The ability to lodge a caveat is a valuable form of security for a lender to possess to protect their interests. However, what is often overlooked is that in order to lodge an effective caveat, a party must have a ‘caveatable interest’.
In Ta Lee Investment Pty Ltd v Antonios  NSWCA 24 (22 February 2019), the NSW Court of Appeal recently confirmed that whilst granting a party a caveatable interest in a contract is a relatively simple thing to do with the right wording, it can also be very easy to get wrong if not careful.
In 2011, MV Developments (Lane Cove) Pty Ltd borrowed $1.5 million from Ta Lee Investment Pty Ltd to develop certain land (the Site) into an apartment block. The loan was recorded in a Deed of Loan and Guarantee. An event of default occurred when MV Developments failed to make an interest payment required under the Deed. Clause 7.2 specified the consequences of an event of default to include:
“Lodge and maintain a caveat on the titles to (the Site) or the consolidated title for (the Site) until such time the Lender receives full payment of all moneys payable to the Lender under or pursuant to this Agreement”
In 15 December 2014, the four lots that constituted the site were consolidated into a single title. On 16 April 2015, the single title was subdivided into 56 lots in a strata plan. Ta Lee subsequently lodged a caveat in respect of Lot 34. The interest claimed in caveat was an “[e]quitable charge” by virtue of the following:
“Implied right to charge the land, derived from an express contractual right under clause 7.2 of [the Deed], to lodge and maintain a caveat on title …”
A dispute arose when another party, Mr Antonios, contended that he entered into a contract with MV Developments to purchase Lot 34 on 15 April 2015.
One of the issues on appeal was whether Ta Lee was able to lodge an effective caveat over Lot 34. This question had been decided in the negative by the trial judge, who ordered Ta Lee to withdraw its caveat and the transfer of Lot 34 to Mr Antonios.
Section 74F(1) of the Real Property Act 1900 (NSW) entitles any person who claims to have “a legal or equitable estate or interest in land” to lodge a caveat against the title with the Registrar-General. This is what is meant by a ‘caveatable interest’ (also sometimes referred to as a proprietary interest).
Ta Lee contended that the existing case law established a principle that a contractual right to lodge a caveat carried with it, by implication, the grant of an equitable charge which would support a caveat, unless a contrary intention exists.
This argument was rejected by the Court of Appeal, which held that no such implication should be drawn. Rather, whether a clause in a contract creates a caveatable interest depends upon the proper construction of, or meaning conveyed by, the document taken as a whole (that is, ordinary principles of contractual interpretation apply).

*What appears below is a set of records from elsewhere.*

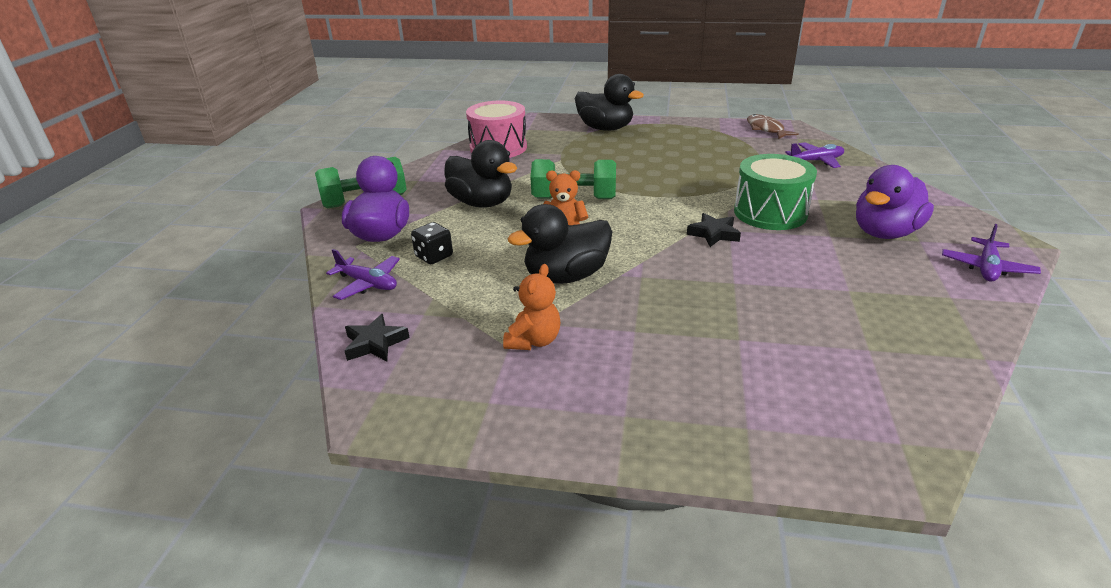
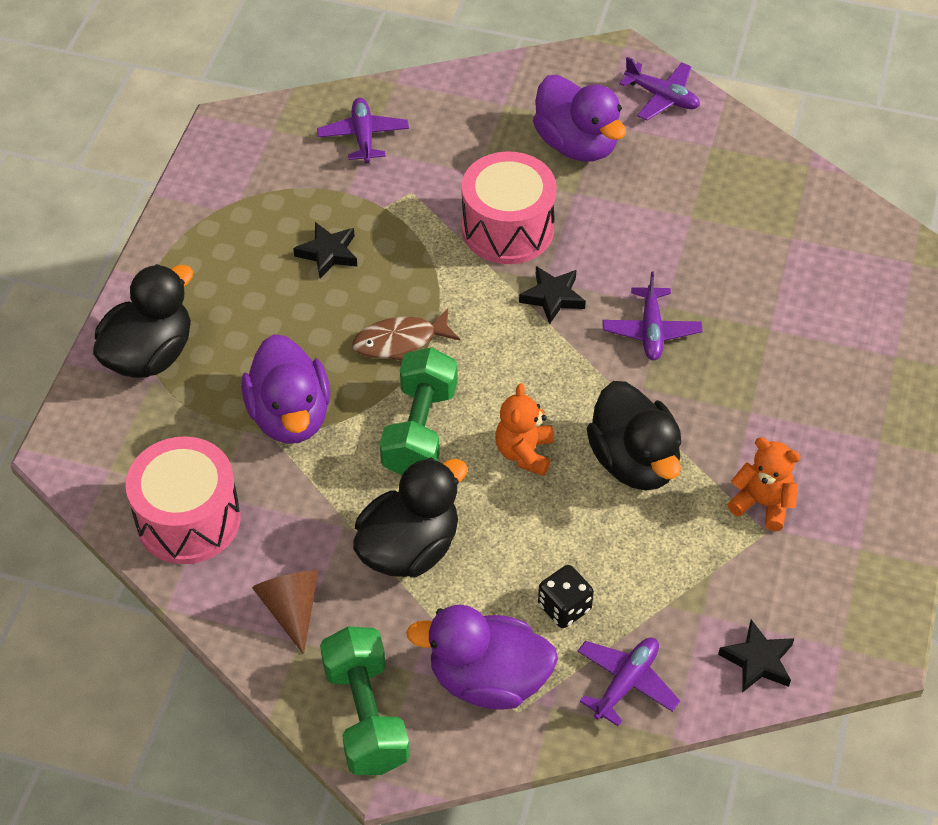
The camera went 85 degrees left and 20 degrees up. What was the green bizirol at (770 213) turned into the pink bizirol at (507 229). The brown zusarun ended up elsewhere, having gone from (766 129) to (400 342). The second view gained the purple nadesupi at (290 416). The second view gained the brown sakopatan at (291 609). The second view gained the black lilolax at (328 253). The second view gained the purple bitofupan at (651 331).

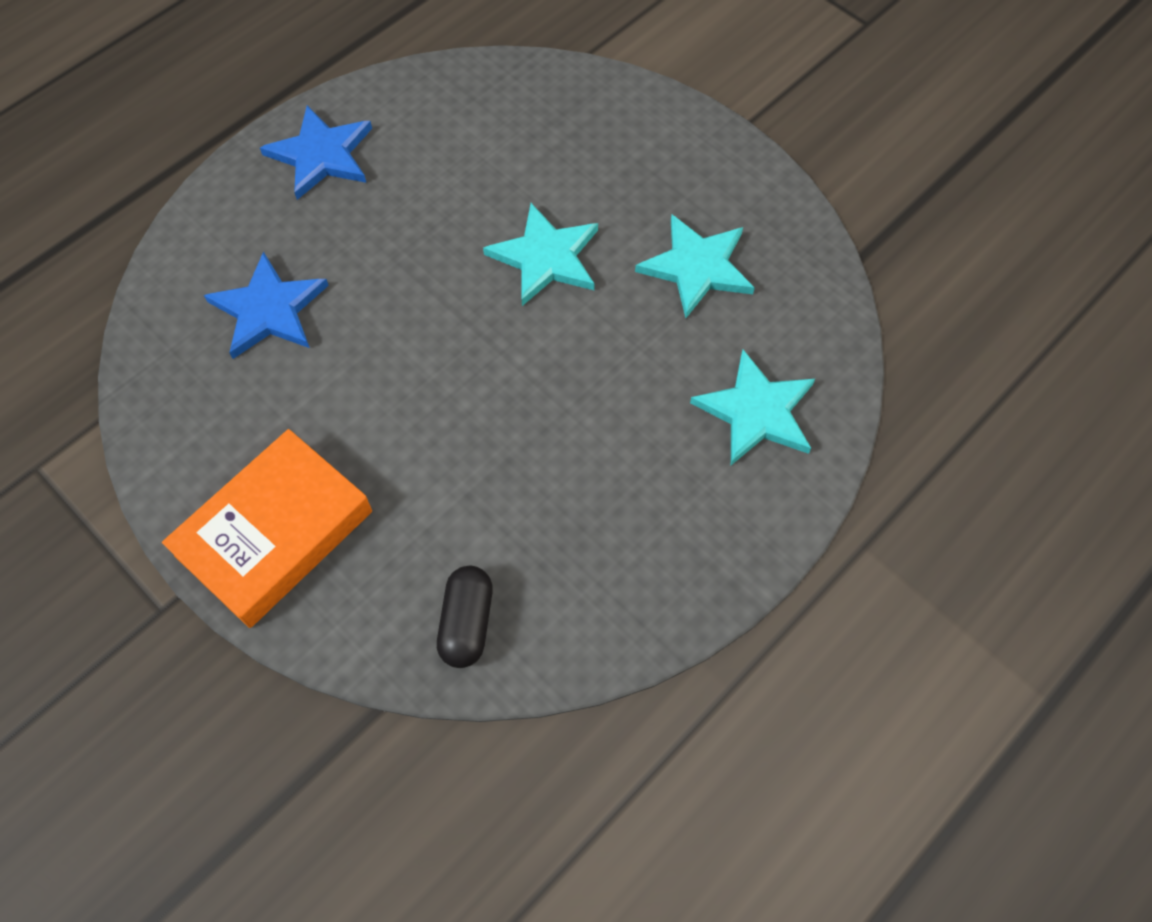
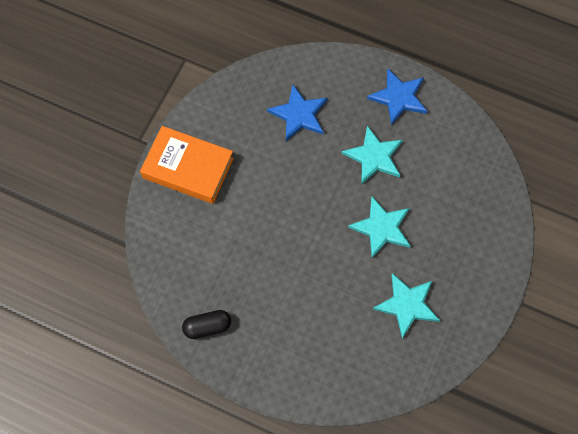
The camera went 70 degrees right and 5 degrees up. The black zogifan ended up elsewhere, having gone from (467 623) to (207 327). The turquoise lilolax ended up elsewhere, having gone from (756 411) to (374 156).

The Court of Appeal went on to uphold the trial judge’s finding that the Deed, on its proper construction, did not give create a caveatable interest in favour of Ta Lee. The primary reason was that there was no reference in the deed to Ta Lee having a secured interest over the property or a charge. As the Court of Appeal stated at :
“there is no reference to “security”, “secured interest”, “charge”, “caveatable interest”, or any other language which would point to Ta Lee having an equitable interest. The Deed was a professionally drafted business document. Had the parties intended for Ta Lee to have a secured interest, the Deed could have said so and it is to be expected that it would have made express provision to that effect.”
Other relevant considerations included that whereas the parties used the language of “secure moneys” when specifying the obligations of the two named guarantors in the Deed, the recitals characterised the relationship between Ta Lee and MV Developments as “simply that of a lender (creditor) and borrower (debtor)”. Further, clause 7.2 conferred a contractual right to lodge a caveat on the Site or the consolidated title for the Site. There was no express contractual right to lodge a caveat over any individual lot in the strata plan following the subdivision, and the strict rules for the implication of a term into a contract were not satisfied (i.e. the implication of a right to lodge a caveat over individual lots was not necessary to give business efficacy to the Deed).
Accordingly, Ta Lee’s appeal was dismissed with costs.
A contractual right to lodge a caveat will not necessarily give rise to a caveatable interest, or right to lodge an effective caveat that will be upheld by a court.
The language of the contract must point to the caveator having “a legal or equitable estate or interest in land”, for example, by giving that party an express right to an equitable charge.
When considering whether a party has a caveatable interest, the proper approach is to consider the terms of the contract as a whole. Thus the drafter(s) need to be careful to ensure that the existence of a caveatable interest is not contradicted by any language or express term found elsewhere in the document.